The Government has been warned it still “has a long way to go” to strip all high-rise buildings of dangerous cladding like that which covered Grenfell Tower.

Some 300 buildings are still undergoing work to remove aluminium composite material (ACM) cladding, three years after the west London tower block fire.

A report by independent watchdog the National Audit Office (NAO) has found that the Government plans have “lagged behind (their) own expectations” when it comes to stripping all buildings over 18m of their ACM.

Officials at the Ministry of Housing, Communities and Local Government (MHCLG) identified a total of 455 buildings over 18m tall covered in ACM like that which was on the west London tower block which set alight in 2017, killing 72 people.

In total, 155 of these buildings have had all of the ACM cladding removed, and 300 are still undergoing work – known as remediation – to be cleared of the material.

Removal work has not yet begun on 160 of these high-rises.

Buildings can be classed as undergoing remediation if the cladding has been removed, but not received a final sign off.

The NAO noted that work has been particularly slow on private sector buildings, of which only 14% of the 207 identified have had the cladding fully removed by May 2020.

This compared with 68.5% of the 54 student accommodation blocks and 48.7% of the 154 social housing buildings which had been fully remediated by the same point.

Gareth Davies, head of the NAO, said: “MHCLG has made progress in overseeing the removal of dangerous cladding from many buildings, particularly in the social housing sector.

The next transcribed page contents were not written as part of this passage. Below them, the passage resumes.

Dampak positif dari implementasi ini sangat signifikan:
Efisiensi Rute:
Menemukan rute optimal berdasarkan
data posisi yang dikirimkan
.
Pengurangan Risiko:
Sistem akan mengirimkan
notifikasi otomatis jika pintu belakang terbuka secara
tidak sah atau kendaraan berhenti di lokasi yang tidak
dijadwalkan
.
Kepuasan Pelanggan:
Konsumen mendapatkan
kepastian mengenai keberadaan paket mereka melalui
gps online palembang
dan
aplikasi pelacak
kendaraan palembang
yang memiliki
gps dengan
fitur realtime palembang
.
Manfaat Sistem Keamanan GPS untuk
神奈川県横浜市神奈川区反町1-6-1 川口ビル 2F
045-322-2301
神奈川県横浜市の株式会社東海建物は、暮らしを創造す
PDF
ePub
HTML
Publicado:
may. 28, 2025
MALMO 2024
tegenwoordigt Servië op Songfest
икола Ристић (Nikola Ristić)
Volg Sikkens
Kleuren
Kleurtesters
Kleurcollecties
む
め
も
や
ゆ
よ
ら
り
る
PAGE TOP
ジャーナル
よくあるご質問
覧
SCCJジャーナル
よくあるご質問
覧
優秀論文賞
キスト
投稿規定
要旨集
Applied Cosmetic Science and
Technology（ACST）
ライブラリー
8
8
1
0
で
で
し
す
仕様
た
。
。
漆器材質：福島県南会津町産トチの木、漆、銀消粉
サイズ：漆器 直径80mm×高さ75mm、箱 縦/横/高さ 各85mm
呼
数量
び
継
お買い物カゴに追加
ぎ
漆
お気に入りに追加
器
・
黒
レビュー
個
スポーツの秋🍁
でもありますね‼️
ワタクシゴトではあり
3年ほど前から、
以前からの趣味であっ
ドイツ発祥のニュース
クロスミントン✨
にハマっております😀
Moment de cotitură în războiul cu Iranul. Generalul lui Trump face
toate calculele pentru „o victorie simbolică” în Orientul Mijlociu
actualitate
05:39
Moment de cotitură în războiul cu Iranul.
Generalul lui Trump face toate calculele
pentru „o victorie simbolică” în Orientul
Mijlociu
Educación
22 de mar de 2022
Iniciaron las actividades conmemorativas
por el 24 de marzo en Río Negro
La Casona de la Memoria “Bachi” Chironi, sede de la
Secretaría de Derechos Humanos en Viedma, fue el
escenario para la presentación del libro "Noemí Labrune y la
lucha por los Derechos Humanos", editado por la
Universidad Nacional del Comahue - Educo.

“However, the pace of progress has lagged behind its own expectations, particularly in the private residential sector.

“It has a long way to go to make all high-rise buildings safe for residents.”

He added: “Going forward it is important that the department successfully manages the administrative challenges of funding building owners to carry out remediation work, particularly given its intention to commit a further £1 billion in full by the end of March 2021.”

Last week, a parliamentary committee warned fixing all serious fire safety defects in high-risk residential buildings could cost up to £15 billion.

In addition to the buildings covered in ACM, another 1,700 are thought to have cladding which could potentially be unsafe.

The flames which rapidly engulfed the 24-storey Grenfell Tower in June 2017 were fuelled by its ACM, which had a polyethylene core, the inquiry into the disaster has previously heard.

The cladding system had a heat combustion akin to diesel and close to lighter fluid, the hearing was told.

An MHCLG spokesman said: “We are clear that building owners must keep their residents safe and we are providing them with unprecedented support to do so.

“The Government has provided £1.6 billion to ensure unsafe ACM and non-ACM cladding is removed swiftly from high-rise buildings, and is bringing forward the biggest change in building safety in a generation.

“We have made progress with the removal and replacement of ACM cladding, but it is clear there is much more still to be done and building owners have a legal responsibility to ensure their building is safe.”